Neonates with cystic fibrosis have a reduced nasal liquid pH; a small pilot study

Abstract

Background: Disrupted HCO3(-) transport and reduced airway surface liquid (ASL) pH in cystic fibrosis (CF) may initiate airway disease. We hypothesized that ASL pH is reduced in neonates with CF.

Methods: In neonates with and without CF, we measured pH of nasal ASL. We also measured nasal pH in older children and adults.

Results: In neonates with CF, nasal ASL (pH5.2 ± 0.3) was more acidic than in non-CF neonates (pH6.4 ± 0.2). In contrast, nasal pH of CF children and adults was similar to values measured in people without CF.

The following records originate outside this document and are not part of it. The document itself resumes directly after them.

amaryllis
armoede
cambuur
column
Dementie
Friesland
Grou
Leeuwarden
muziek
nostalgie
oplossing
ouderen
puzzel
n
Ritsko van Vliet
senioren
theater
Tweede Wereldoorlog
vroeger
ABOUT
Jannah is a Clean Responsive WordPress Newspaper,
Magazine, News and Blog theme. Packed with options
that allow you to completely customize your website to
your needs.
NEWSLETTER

Conclusions: At an age when infection, inflammation and airway wall remodeling are minimal, neonates with CF had an acidic nasal ASL compared to babies without CF. The CF:non-CF pH difference disappeared in older individuals, perhaps because secondary manifestations of disease increase ASL pH. These results aid understanding of CF pathogenesis and suggest opportunities for therapeutic intervention and monitoring of disease.

Keywords: Airway surface liquid (ASL); Cystic fibrosis; Neonatal screen; Neonates; pH.

Fig. 1. Nasal ASL pH

A. pH of nasal ASL in healthy volunteers (n=5) before and after aerosol administration of a 5% NaHCCb or 5% NaCl solutions. Data are mean ±SEM; some error bars are hidden by symbols. B. Nasal pH in non-CF (white, n=23) and CF (dark gray, n=7) neonates, children (n=l 1 non-CF and n=14 CF), and adults (n=10 non-CF and n=10 CF). Data points are values for individuals, bars are means ±SEM. * p <0.01 (Student’s t test). C. Nasal pH in neonates with no CFTR mutations (n=4), neonates heterozygous for a CFTR mutation (n=19) and neonates with CF (n=7). * p <0.01 (one-way ANOVA, Bonferroni’s multiple comparisons test).